By Guest Blogger Mike Link
On April 9 I stayed at the Rittenhouse to deliver an address at the Northern Great Lakes Visitor Center on the 50th anniversary of the Wilderness Act. This is a very significant legislative action which, like the Endangered Species Act, recognized the value of life beyond the human species. Periodically we rise above the acts of normal law to do something that sets an example for the world – Abraham Lincoln setting aside Yosemite in the midst of war, U. S. Grant giving protection to Yellowstone. These are the kinds of acts that truly allow us to rise above the rest of the warring governments and to be a world leader – in a positive way.
The Wilderness Act has a lot of roots in Wisconsin, making the presentation at the Visitor Center and our stay in Bayfield a perfect place for an early celebration and introspection. To begin with there is the Gaylord Nelson Wilderness in the Apostle Islands. Signed into law in 2004, by President Bush, this made 80% of the Island land mass wilderness. How appropriate, since it was Gaylord Nelson, arguably one of Wisconsin’s greatest Governors and Senators, who worked to get President Kennedy to the Islands and to get National Lakeshore status for the complex. Nelson was also the founder of Earth Day and this man from Clear Lake, Wisconsin was recognized nationally as an important voice for the environment.
The Wilderness Act was written by Howard Zahniser and sponsored by Senator Hubert Humphrey. The work and the commitment came at Sigurd Olson’s home in Ely, MN. Sig’s childhood days were spent in Wisconsin. He first heard the “Singing Wilderness” on the Door County peninsula and he lived in the lake country of northern Wisconsin before attending Northland College in Ashland where he met and married Elizabeth Uhrenholdt. The family farm is a nature preserve near Seeley, Wisconsin.
Early voices for wilderness included John Muir, who lived on a farm near Portage and attended the University of Wisconsin. John went on to become the nation’s voice for wild places – as an author, adventurer and founder of the Sierra Club. “Between every two pines is a doorway to a new world.”
Aldo Leopold taught at the University of Wisconsin, helped establish the first designated wilderness in the world in the Gila National Forest in New Mexico, and wrote Sand County Almanac, a classic that can only be matched by Walden. He was one of the founders of the Wilderness Society and a true voice for wild places, as well as hunting, fishing, and good land practices. “Wilderness is the raw material out of which man has hammered the artifact called civilization.
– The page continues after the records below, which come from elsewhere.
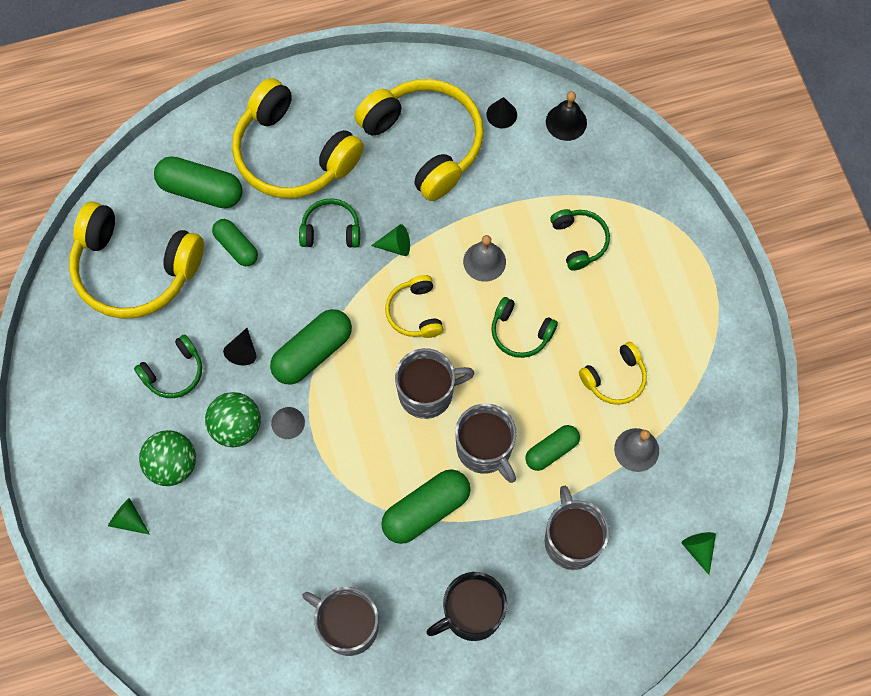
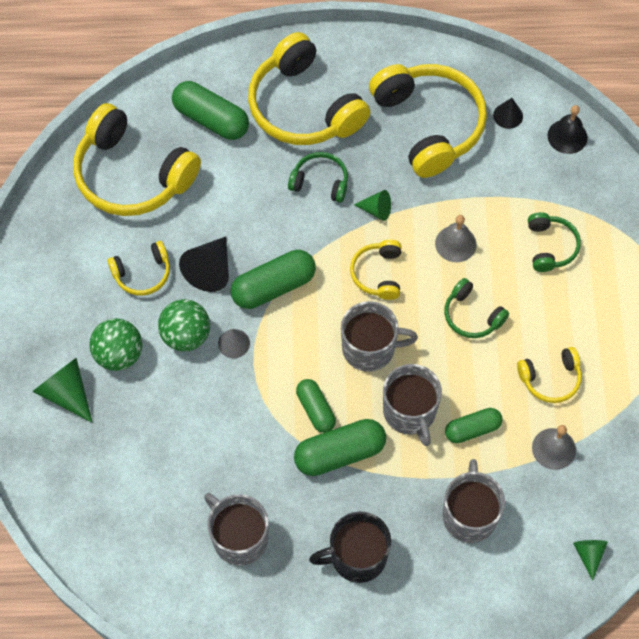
camera: 15 degrees right, 5 degrees down
(128, 520) = (66, 393): green cone -> green cone, size x1.68
(174, 372) = (142, 274): green headphones -> yellow headphones
(236, 247) = (229, 176): green capsule -> green capsule (316, 409)
(243, 351) = (210, 270): black cone -> black cone, size x1.68

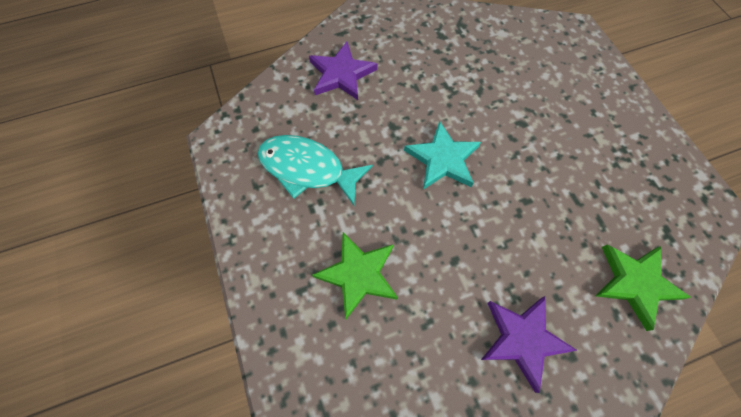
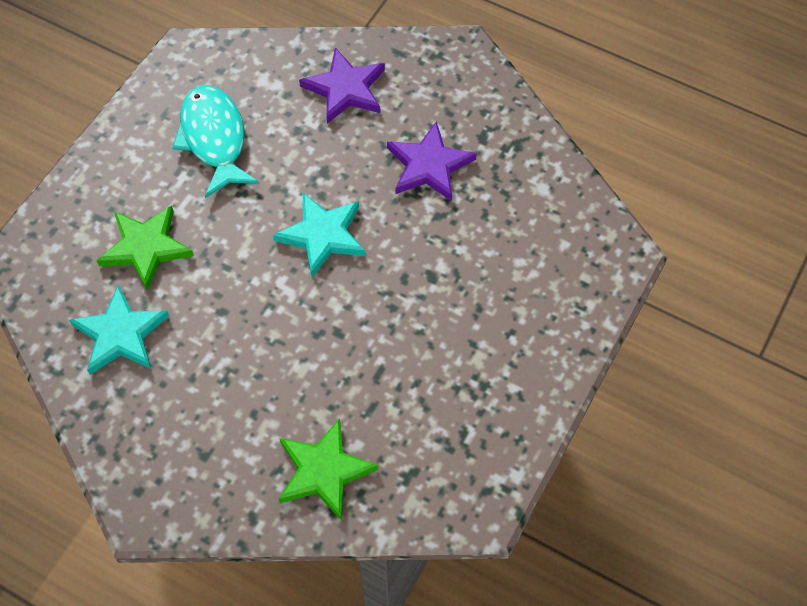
camera: 50 degrees right, 5 degrees down
(421, 345) = (120, 334): none -> turquoise star
(523, 339) = (189, 407): purple star -> purple star (429, 165)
Wilderness was never a homogenous raw material. It was very diverse. The differences in the product are known as cultures. The rich diversity of the world’s cultures reflects a corresponding diversity in the wilds that gave them birth.”
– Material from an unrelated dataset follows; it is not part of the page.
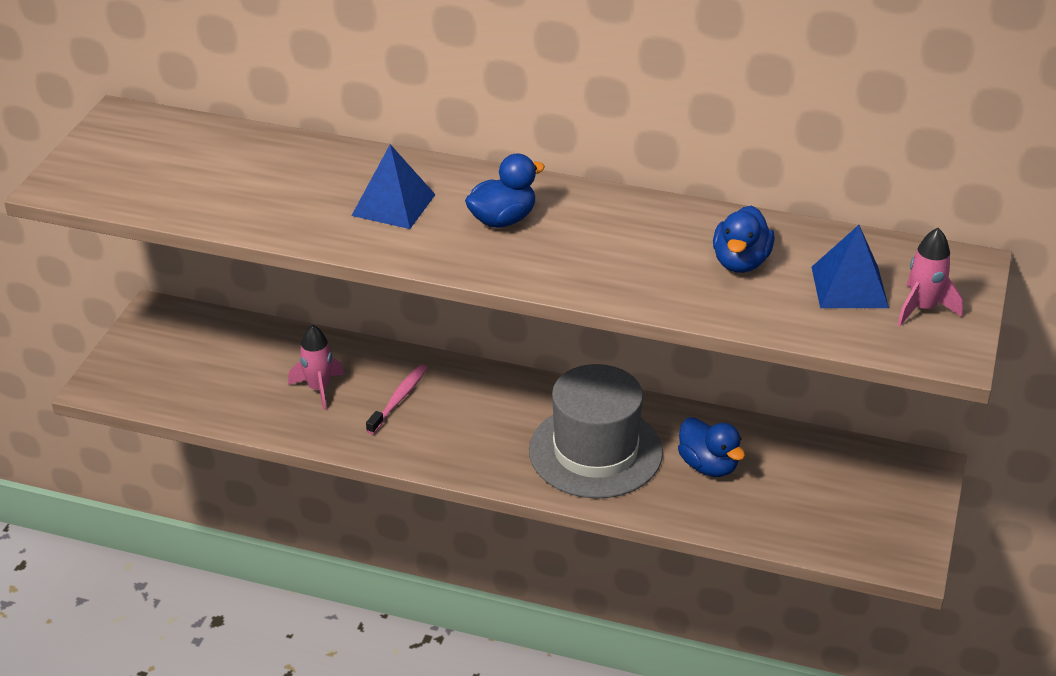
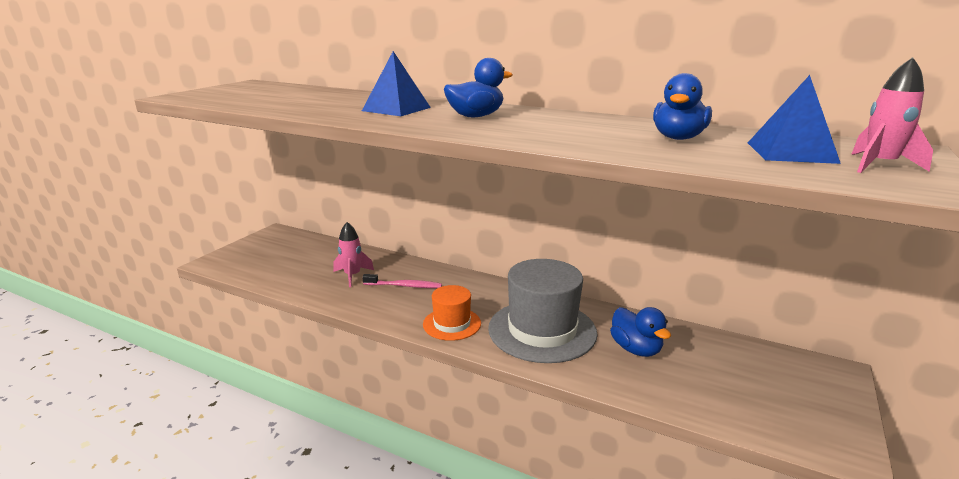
camera: 10 degrees right, 15 degrees down
(398, 399) = (404, 286): pink toothbrush -> pink toothbrush turned 60 degrees clockwise
(482, 455) = (452, 324): none -> orange hat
There are many more voices, important people who did not get national recognition, but who have risen to speak for wild places and wild things and we all owe a debt to those who took the time and cared.
Mike Link has been the executive director of the Audubon Center of the North Woods near Sandstone, MN, since its founding in 1971. He is one of the founders of the Friends of the Boundary Waters Wilderness as well, and in 1978 sat next to Sigurd Olson at the infamous hearing in Ely during the contentious public debate preceding the passage of the BWCA Wilderness Act. Following his retirement in May 2009, he has been teaching for Hamline University and acting as Assistant to the President of Northland College. His partner, Kate Crowley, also a veteran naturalist, has lived a life with education and animals, first at Minnesota Zoo, then at the Audubon Center. Together, they have experienced almost every wilderness area in the country and continue to enjoy a wonderful life of adventure, nature, family and teaching from their home in forests near Willow River, MN.